Data entries:
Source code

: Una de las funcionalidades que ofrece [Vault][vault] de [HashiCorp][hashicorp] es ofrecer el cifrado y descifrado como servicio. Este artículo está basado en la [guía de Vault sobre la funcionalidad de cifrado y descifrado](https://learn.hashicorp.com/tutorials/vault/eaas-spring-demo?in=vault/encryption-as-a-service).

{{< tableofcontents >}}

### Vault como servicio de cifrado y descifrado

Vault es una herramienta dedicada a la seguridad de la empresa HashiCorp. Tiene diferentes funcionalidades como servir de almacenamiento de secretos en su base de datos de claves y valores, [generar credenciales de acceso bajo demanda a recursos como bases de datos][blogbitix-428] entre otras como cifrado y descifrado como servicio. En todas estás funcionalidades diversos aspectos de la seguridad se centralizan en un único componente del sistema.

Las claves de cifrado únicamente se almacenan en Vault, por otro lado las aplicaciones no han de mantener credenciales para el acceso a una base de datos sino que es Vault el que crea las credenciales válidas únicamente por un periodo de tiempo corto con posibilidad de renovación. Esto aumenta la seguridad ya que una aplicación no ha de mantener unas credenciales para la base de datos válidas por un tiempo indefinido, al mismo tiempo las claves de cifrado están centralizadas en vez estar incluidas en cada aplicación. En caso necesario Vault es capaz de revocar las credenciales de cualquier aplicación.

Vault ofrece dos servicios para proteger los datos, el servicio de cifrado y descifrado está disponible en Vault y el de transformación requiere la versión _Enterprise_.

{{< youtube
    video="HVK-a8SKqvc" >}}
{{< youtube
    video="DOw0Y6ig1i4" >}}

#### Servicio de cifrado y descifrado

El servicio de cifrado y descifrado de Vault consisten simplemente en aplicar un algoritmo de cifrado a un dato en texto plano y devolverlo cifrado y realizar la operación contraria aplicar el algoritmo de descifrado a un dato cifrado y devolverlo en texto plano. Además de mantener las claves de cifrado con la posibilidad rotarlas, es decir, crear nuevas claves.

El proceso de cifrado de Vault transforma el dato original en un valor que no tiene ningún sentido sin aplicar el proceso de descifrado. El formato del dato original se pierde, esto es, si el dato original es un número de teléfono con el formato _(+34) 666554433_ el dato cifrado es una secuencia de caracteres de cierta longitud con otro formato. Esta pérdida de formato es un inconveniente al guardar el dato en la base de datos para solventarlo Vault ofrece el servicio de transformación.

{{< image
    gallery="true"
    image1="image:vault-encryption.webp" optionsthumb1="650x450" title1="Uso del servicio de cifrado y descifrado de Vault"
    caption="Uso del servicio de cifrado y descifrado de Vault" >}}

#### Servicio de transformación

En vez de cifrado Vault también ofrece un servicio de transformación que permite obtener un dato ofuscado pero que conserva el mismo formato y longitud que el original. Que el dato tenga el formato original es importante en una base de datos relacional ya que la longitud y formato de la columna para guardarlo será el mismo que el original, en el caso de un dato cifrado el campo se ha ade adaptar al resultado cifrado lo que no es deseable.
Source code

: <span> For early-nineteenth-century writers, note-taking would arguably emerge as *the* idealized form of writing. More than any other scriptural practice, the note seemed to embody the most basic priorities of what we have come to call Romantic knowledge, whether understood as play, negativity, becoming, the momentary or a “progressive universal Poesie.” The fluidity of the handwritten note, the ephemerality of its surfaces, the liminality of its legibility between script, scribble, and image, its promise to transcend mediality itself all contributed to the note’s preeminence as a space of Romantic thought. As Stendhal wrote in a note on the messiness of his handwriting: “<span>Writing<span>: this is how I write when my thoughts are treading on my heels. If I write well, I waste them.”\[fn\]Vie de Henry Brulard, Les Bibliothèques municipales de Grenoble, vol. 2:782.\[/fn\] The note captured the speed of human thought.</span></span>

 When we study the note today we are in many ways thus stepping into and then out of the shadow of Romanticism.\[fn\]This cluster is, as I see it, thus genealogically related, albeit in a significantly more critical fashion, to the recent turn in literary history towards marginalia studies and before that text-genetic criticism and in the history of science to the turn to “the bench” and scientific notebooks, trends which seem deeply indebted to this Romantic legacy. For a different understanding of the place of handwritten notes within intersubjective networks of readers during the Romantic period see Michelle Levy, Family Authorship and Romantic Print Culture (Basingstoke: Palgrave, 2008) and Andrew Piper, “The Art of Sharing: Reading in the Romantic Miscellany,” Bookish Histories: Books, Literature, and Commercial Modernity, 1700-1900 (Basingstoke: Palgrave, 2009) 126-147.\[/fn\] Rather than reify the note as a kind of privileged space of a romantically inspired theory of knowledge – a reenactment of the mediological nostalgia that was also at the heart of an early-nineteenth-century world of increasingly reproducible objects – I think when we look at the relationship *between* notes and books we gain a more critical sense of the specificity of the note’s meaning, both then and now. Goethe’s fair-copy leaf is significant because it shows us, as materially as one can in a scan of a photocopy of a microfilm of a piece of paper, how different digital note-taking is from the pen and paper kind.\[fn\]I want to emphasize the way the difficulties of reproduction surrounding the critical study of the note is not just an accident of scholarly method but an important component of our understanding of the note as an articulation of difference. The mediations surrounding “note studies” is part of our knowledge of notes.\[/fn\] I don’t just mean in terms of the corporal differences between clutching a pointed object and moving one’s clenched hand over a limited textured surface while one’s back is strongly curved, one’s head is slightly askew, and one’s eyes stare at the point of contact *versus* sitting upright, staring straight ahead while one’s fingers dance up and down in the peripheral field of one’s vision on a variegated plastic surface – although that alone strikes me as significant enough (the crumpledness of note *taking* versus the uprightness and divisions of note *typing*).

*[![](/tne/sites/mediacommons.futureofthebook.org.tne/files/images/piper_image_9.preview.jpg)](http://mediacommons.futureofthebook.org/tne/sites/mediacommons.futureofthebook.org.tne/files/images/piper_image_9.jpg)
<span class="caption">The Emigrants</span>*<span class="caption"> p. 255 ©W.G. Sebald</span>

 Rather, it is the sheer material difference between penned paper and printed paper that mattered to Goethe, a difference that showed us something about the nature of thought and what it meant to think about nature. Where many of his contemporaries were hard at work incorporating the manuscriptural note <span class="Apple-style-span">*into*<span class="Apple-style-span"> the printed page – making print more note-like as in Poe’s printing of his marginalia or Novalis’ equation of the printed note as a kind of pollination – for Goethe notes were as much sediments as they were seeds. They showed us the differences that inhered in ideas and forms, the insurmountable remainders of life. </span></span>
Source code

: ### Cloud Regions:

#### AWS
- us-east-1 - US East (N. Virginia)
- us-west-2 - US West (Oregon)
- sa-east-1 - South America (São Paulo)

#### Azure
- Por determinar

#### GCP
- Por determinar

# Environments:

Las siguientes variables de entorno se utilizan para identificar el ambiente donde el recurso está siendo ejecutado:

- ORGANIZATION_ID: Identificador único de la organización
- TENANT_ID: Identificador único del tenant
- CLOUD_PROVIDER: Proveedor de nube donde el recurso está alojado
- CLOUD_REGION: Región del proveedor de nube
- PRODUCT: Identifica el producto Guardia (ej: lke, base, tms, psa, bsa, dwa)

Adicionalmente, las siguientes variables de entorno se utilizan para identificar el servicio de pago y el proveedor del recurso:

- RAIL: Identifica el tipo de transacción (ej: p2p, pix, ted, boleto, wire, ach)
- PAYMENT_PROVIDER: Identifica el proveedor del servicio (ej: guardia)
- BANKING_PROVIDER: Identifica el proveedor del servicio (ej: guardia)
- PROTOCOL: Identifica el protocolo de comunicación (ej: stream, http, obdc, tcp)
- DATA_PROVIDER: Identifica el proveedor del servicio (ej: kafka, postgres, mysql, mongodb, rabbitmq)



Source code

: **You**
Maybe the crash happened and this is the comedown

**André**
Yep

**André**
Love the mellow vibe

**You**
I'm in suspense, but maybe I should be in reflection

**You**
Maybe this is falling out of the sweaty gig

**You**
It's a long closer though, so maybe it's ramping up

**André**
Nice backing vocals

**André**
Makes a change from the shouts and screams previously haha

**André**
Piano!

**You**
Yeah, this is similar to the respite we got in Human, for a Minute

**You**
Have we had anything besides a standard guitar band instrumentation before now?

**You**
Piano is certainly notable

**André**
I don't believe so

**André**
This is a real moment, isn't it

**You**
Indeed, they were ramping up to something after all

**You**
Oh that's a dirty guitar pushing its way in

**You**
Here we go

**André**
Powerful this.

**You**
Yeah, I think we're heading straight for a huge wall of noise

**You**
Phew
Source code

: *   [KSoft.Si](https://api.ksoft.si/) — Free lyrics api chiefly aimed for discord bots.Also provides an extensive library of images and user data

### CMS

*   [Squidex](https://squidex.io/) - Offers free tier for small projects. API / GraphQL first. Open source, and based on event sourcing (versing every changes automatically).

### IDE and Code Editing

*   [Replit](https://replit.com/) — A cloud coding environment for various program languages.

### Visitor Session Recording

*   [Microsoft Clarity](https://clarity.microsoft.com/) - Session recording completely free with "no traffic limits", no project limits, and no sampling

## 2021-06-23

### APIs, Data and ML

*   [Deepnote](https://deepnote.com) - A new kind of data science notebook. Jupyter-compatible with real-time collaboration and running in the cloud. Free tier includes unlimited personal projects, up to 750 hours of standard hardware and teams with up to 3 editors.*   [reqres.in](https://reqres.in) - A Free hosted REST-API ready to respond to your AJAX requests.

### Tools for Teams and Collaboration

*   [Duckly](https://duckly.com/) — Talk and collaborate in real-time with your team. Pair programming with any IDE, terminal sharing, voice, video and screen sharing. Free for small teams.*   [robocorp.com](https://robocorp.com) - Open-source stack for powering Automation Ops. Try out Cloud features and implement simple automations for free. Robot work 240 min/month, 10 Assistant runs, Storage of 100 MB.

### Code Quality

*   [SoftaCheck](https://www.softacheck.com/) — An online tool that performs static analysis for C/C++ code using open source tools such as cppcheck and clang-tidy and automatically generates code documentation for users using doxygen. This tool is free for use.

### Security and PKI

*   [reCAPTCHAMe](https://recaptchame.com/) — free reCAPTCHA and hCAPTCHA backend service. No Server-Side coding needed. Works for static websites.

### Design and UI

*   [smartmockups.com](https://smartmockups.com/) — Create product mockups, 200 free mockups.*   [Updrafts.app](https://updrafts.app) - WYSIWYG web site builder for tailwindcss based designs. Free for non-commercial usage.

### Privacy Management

TASK ITEM – Extract and repeat, line for line, everything from the line containing "### Security and PKI" down to the line containing "### Design and UI", including both of those lines.

YOUR RESPONSE –
### Security and PKI

*   [reCAPTCHAMe](https://recaptchame.com/) — free reCAPTCHA and hCAPTCHA backend service. No Server-Side coding needed. Works for static websites.

### Design and UI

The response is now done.